In 2013, hunger striker Jihad Ahmed Mustafa Dhiab sought an injunction in federal court to stop the government from force-feeding him. On 16 May 2014, Senior United States District Judge Gladys Kessler ordered the military to stop the force-feeding of the Syrian prisoner until his appointed hearing, scheduled for 21 May 2014. The judge has since authorized the force-feeding. In October 2014, District Judge Kessler determined that she had no jurisdiction over confinement conditions at Guantanamo. After the United States Court of Appeals for the District of Columbia Circuit rejected that theory, Dhiab again sought an injunction to stop the force feedings. In November 2014, District Judge Kessler again denied Dhiab relief.

However, in the course of discovery, the government disclosed that it had recorded its force-feedings of Dhiab and classified the videotapes as "SECRET". Sixteen news organizations intervened seeking access to the tapes of Dhiab being force fed. In October 2014, District Judge Kessler ordered the tapes unsealed.

The D.C. Circuit, in an unsigned opinion joined by Chief Circuit Judge Merrick Garland, determined it did not yet have jurisdiction over the interlocutory order but encouraged the district court to consider additional declarations made by the government. In December 2015, District Judge Kessler again ordered the tapes to be redacted and unsealed.

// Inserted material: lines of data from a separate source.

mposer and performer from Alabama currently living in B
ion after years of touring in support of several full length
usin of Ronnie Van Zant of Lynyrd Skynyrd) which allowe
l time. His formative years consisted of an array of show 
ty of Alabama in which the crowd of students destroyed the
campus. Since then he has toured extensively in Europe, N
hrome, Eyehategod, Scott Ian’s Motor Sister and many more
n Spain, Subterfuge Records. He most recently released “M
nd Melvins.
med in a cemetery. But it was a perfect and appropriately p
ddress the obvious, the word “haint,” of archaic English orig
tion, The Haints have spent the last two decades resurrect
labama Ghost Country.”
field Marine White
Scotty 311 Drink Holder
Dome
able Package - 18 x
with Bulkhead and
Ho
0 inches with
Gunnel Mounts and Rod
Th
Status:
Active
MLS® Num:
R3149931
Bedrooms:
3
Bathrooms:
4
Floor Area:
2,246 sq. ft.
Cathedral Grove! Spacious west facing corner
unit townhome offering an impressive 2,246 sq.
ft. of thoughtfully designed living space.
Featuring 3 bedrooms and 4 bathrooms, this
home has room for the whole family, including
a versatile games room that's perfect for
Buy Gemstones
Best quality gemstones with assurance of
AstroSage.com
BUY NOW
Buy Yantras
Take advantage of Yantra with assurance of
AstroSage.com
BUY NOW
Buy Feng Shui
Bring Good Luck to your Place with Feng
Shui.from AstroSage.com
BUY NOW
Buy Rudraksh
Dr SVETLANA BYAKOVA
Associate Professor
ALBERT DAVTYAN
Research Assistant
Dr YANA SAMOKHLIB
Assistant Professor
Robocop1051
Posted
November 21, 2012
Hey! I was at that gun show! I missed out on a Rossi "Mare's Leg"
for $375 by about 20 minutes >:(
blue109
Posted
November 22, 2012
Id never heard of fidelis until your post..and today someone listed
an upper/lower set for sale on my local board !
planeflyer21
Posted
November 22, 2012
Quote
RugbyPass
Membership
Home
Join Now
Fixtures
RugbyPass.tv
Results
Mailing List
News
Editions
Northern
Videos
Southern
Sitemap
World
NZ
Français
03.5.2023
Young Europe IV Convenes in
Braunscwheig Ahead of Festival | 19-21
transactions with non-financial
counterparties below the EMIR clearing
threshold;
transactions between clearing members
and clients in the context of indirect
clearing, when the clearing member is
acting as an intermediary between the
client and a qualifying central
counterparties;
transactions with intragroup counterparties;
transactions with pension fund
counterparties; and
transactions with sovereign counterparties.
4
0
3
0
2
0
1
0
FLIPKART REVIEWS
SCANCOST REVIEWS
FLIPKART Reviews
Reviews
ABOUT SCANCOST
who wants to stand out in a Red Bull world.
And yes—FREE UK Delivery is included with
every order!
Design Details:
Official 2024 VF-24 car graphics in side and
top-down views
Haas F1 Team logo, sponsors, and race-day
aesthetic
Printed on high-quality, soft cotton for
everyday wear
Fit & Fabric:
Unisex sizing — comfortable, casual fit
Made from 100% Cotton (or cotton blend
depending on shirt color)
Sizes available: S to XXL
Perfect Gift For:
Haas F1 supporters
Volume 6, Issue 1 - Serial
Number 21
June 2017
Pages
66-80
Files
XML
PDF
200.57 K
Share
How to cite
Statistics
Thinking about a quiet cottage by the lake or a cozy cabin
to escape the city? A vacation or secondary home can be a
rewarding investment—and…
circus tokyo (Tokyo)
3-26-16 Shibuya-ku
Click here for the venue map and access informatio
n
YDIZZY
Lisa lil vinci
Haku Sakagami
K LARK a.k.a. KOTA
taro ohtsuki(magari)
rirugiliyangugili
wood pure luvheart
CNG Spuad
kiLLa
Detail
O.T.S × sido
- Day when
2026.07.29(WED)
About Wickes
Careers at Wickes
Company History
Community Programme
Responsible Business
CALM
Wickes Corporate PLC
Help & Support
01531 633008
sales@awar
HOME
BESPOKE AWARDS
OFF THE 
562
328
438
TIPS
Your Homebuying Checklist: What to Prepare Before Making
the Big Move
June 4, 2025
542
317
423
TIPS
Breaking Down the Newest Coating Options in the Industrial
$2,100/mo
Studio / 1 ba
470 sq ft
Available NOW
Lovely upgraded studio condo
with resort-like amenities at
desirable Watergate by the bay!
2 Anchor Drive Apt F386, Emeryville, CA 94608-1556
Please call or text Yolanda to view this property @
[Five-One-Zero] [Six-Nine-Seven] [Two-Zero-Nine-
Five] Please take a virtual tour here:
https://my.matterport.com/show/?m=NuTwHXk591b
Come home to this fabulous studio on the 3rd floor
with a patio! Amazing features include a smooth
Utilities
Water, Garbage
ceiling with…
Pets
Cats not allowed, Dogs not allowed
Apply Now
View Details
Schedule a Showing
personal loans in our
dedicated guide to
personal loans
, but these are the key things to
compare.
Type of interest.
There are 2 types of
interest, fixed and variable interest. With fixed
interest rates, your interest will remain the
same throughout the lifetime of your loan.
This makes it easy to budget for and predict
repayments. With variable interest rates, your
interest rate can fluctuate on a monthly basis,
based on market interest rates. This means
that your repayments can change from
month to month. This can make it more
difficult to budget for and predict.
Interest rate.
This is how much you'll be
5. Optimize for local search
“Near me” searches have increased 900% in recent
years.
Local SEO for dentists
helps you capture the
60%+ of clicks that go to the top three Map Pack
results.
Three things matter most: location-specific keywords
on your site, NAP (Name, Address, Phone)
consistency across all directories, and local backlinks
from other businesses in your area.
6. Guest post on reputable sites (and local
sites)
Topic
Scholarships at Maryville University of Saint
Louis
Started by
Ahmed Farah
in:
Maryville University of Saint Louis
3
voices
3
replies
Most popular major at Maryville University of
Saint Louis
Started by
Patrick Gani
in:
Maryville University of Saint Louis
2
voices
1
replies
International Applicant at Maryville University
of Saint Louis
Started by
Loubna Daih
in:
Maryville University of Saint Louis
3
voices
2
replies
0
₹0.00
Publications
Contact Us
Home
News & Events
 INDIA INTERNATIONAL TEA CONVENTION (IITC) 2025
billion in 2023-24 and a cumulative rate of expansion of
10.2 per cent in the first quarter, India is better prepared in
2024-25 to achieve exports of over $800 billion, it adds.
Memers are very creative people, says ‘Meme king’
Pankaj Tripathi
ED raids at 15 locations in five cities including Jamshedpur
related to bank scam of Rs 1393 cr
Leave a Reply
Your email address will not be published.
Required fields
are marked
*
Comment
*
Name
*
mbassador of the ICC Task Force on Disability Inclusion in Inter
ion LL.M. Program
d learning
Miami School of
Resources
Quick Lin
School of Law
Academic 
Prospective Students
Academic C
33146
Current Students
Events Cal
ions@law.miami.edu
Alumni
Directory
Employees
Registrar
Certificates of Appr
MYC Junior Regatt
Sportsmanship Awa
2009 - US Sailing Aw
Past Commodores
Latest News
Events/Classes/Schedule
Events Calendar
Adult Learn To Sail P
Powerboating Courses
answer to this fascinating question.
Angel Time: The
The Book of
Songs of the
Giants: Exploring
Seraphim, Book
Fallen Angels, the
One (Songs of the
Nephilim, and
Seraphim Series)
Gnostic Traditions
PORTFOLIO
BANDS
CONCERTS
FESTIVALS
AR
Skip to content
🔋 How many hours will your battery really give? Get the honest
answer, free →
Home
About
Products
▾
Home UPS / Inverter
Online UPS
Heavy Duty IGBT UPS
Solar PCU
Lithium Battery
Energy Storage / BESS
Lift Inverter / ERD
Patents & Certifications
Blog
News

In March 2017, the D.C. Circuit ordered that the tapes remain secret, with the panel unanimously voting to reverse but with each of the three judges providing different reasons in separate opinions. Senior Judge A. Raymond Randolph argued that the press has no right to access classified court filings made by detainees petitioning for habeas corpus and that the lower court clearly erred by not deferring to declarations by Rear Admirals Kyle Cozad and Richard W. Butler asserting a national security threat. Judge Judith W. Rogers argued that the First Amendment to the United States Constitution provides the public a qualified right to access detainees' court filings but agreed that the government had identified a national security interest justifying secrecy. Senior Judge Stephen F. Williams also agreed that national security justified secrecy but questioned if the government could logically keep all Guantanamo filings secret.